# Teamblind commands for zz



## FJT97 (Jan 30, 2015)

I used to use cfop for teamblind solving. For f2l I didn't use the normal notation but i used the following command scheme:
push, join and double. Push 1 for example is R U' R. push 2 then is L' U L. Push 3 is L U' L'. Push 4 is R' U R. Join 1 is R U R' going on with the same logic. Double 1 is R U2 R' going on with the same logic. I learned these from Sébastien Auroux..
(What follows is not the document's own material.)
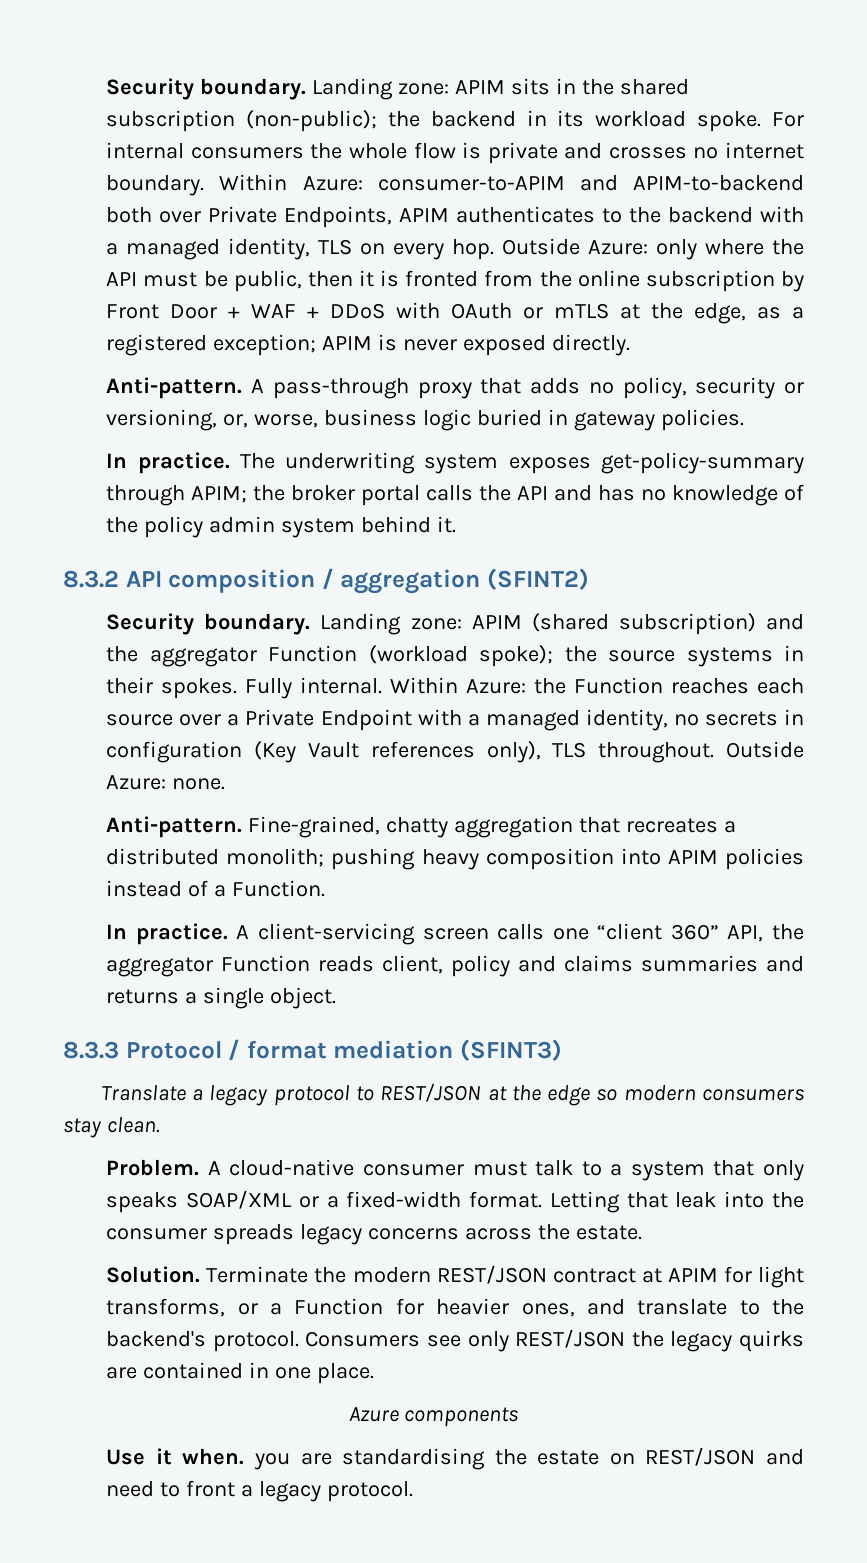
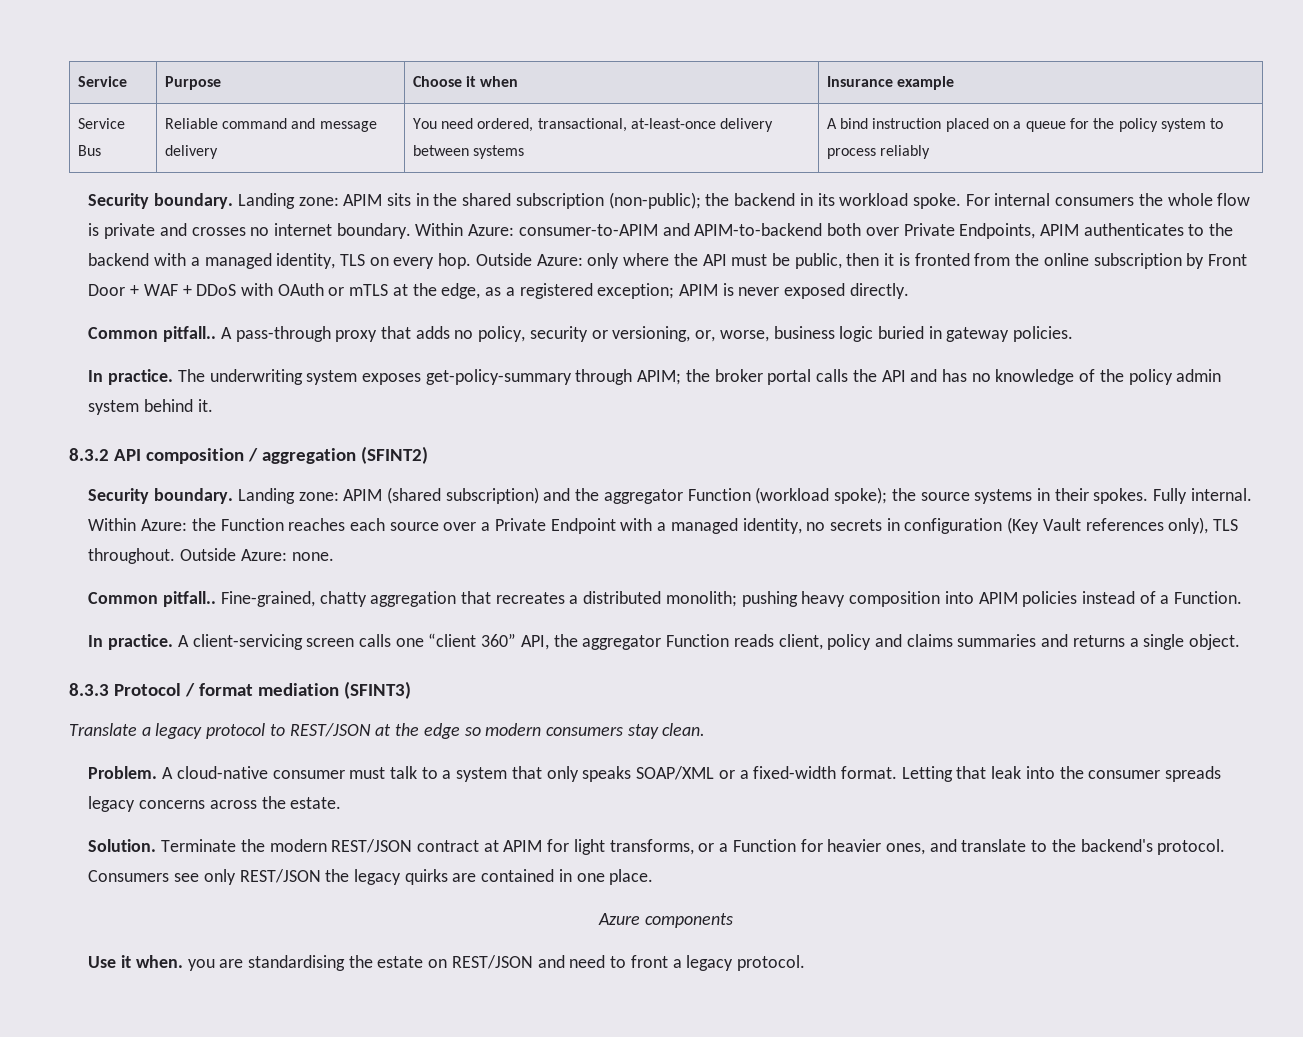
(106, 89) none -> [77,76,127,87] [164,76,221,90] [412,76,519,87] [826,76,955,90] [77,118,125,129] [77,145,101,156] [164,118,377,132] [164,145,218,159] [412,118,774,132] [412,145,525,159] [826,118,1224,132] [826,145,931,159] Service | Purpose | Choose it when | Insurance example // Service Bus | Reliable command and message delivery | You need ordered, transactional, at-least-once delivery between systems | A bind instruction placed on a queue for the policy system to process reliably //
[106,377,243,399] Anti-pattern. -> [88,326,217,342] Common pitfall..
[106,816,243,838] Anti-pattern. -> [88,591,217,607] Common pitfall..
So I wanna have equal commands for zz teamblind, but i can't really get good ones cause i just have to much space to work with..
Do you have some ideas for good commands?
Thanks in advance..


----------



## mDiPalma (Jan 31, 2015)

when i do zz teambld, i just say the moves. there's too much going on to have specific commands


----------



## brian724080 (Jan 31, 2015)

As mentioned above, blockbuilding F2L is just too confusing in general for it to be simplified into commands.


----------



## Smiles (Jan 31, 2015)

I'm trying to imagine commands for teambld heise.


----------



## mDiPalma (Jan 31, 2015)

or teambld FMC


----------



## Smiles (Jan 31, 2015)

teambld for speedbld would be interesting. commander can twist his/her own cube


----------